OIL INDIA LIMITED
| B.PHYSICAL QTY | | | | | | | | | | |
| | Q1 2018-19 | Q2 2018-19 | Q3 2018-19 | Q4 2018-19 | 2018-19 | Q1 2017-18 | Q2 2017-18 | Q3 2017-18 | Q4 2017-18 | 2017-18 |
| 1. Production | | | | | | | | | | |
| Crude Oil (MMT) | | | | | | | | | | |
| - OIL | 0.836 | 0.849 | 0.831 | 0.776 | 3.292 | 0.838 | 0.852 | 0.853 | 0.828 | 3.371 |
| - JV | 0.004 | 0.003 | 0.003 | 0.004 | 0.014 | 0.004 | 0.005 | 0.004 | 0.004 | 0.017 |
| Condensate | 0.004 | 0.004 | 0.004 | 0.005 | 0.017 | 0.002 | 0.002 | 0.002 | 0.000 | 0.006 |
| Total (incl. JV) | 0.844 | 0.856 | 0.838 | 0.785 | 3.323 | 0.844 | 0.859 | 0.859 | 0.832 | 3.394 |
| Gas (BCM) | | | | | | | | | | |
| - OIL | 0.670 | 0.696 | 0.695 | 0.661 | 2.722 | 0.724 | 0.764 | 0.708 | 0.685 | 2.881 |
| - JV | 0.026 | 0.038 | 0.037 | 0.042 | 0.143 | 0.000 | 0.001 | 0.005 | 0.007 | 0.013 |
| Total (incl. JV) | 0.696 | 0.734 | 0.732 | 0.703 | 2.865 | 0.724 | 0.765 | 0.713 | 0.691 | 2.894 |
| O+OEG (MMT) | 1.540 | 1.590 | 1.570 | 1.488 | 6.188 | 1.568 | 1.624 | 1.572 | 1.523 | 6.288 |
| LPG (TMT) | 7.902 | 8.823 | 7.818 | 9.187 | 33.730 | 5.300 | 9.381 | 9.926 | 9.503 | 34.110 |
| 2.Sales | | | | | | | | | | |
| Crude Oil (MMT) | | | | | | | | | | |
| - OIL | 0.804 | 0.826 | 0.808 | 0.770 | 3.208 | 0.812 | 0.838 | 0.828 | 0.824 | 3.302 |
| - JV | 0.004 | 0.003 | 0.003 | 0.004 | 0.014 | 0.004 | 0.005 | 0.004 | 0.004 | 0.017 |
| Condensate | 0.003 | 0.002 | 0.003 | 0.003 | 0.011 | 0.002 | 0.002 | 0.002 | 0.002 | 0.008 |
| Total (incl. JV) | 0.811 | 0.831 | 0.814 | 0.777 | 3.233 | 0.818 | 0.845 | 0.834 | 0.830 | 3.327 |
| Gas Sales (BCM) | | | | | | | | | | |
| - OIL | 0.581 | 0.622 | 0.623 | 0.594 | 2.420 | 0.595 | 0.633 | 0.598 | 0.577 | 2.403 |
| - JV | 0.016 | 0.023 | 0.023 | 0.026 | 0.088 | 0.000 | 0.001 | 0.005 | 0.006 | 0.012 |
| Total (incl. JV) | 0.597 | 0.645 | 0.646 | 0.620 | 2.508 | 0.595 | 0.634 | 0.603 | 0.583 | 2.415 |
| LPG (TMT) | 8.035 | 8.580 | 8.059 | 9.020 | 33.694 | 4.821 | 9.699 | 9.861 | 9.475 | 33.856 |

____

Task requirements: Apply a filter for "Total" to the entries and show each line that passes.

Written answer:
| Total (incl. JV) | 0.844 | 0.856 | 0.838 | 0.785 | 3.323 | 0.844 | 0.859 | 0.859 | 0.832 | 3.394 |
| Total (incl. JV) | 0.696 | 0.734 | 0.732 | 0.703 | 2.865 | 0.724 | 0.765 | 0.713 | 0.691 | 2.894 |
| Total (incl. JV) | 0.811 | 0.831 | 0.814 | 0.777 | 3.233 | 0.818 | 0.845 | 0.834 | 0.830 | 3.327 |
| Total (incl. JV) | 0.597 | 0.645 | 0.646 | 0.620 | 2.508 | 0.595 | 0.634 | 0.603 | 0.583 | 2.415 |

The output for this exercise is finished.